RegTech is the “sleeping giant” of the financial services world, according to FCA Director of Innovation Nick Cook, who notes that while investments in the sector more than doubled between 2017 (in excess of £1.4 billion) and 2018 (in excess of £3.4 billion), several key challenges are still inhibiting the industry from reaching its full potential.
“RegTech, has been, in my opinion, a key ‘underserviced’ area of the Sandbox until now and another area where we have to think if the services we currently offer marry up to the needs of firms,” Cook said at the Chief Data Officer Exchange Financial Services conference in London last week.
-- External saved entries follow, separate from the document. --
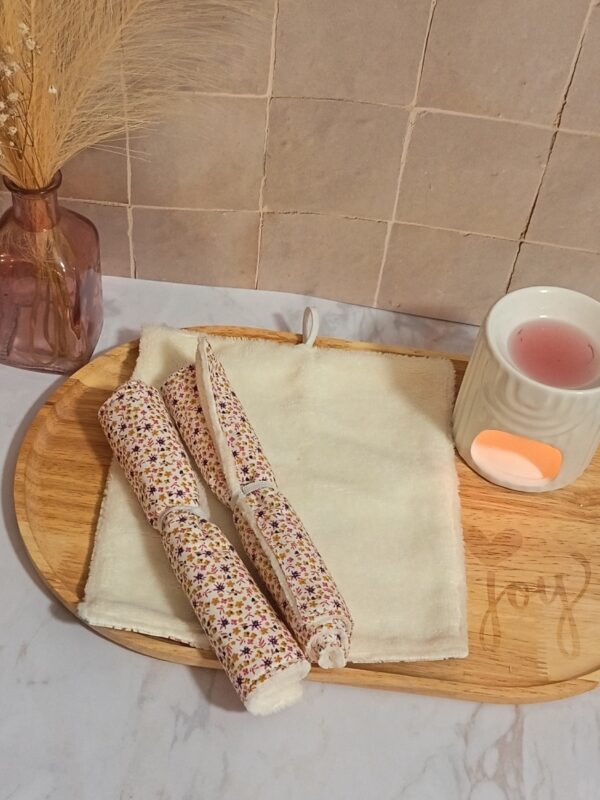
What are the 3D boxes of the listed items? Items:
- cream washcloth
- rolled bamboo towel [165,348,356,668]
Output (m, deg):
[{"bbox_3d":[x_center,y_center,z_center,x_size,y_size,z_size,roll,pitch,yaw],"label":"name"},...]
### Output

A key struggle for RegTech solutions is making the step from Proof of Concept to Proof of Value – being able to demonstrate a compelling business case to potential users, develop trust in the solution, and justify the security, procurement risk and cost requirements that implementation might involve.
Another issue is the lack of access to high-quality synthetic data assets against which to test new technology solutions. The FCA currently exploring possibilities around a digital testing environment, what role it might be able to play in supporting its creation, and whether it could be scaled across multiple jurisdictions.
The regulator’s five-year old innovation initiative – including its Digital Sandbox, TechSprints, an advice unit and direct support – has already helped around 700 firms, while out of the 47 that have completed sandbox testing around 80% are now in commercial operation with another 60 in the pipeline. However, the regulator has expressed concern that while in some areas such as retail banking the Sandbox has been very successful, other sectors – such as asset management – have seen significantly fewer offerings, while no participant has yet managed to create “true disruption” at scale, and big/mid-size players are not yet using the Sandbox in the same way as the smaller start-ups.
The FCA therefore wants to broaden the variety coming into its Sandbox, in particular is by encouraging developments in certain areas of regulatory interest to create “desirable” outcomes. Cohort 6, which opened just a few weeks ago, specifically targets the use of technology to overcome regulatory challenges.
The regulator has also expressed interest in developing the potential of two specific areas of new technology.
The first, ‘federated learning’ or ‘travelling algorithms’, potentially allows entities to develop and refine more “performant” algorithms, which are trained on multiple data assets without bringing those assets together.
The second area is ‘complex scenario modelling and scenario simulation’, which uses graph analytics, behavioural science and deep learning to model relationships, connections and behaviours in financial markets, which can then be tested against various simulations and scenarios. The technology in theory could be used to help regulators better understand the impact of planned policy interventions, while it could also assist firms to ensure their products do not present any unintended risks to their clients.
“In this age of rapidly developing and accelerating change in financial services, it’s important for regulators to understand that technology is both the architect of, but also the solution to, the new challenges we face,” stressed Cook. “We must embrace innovation in order to shape it.”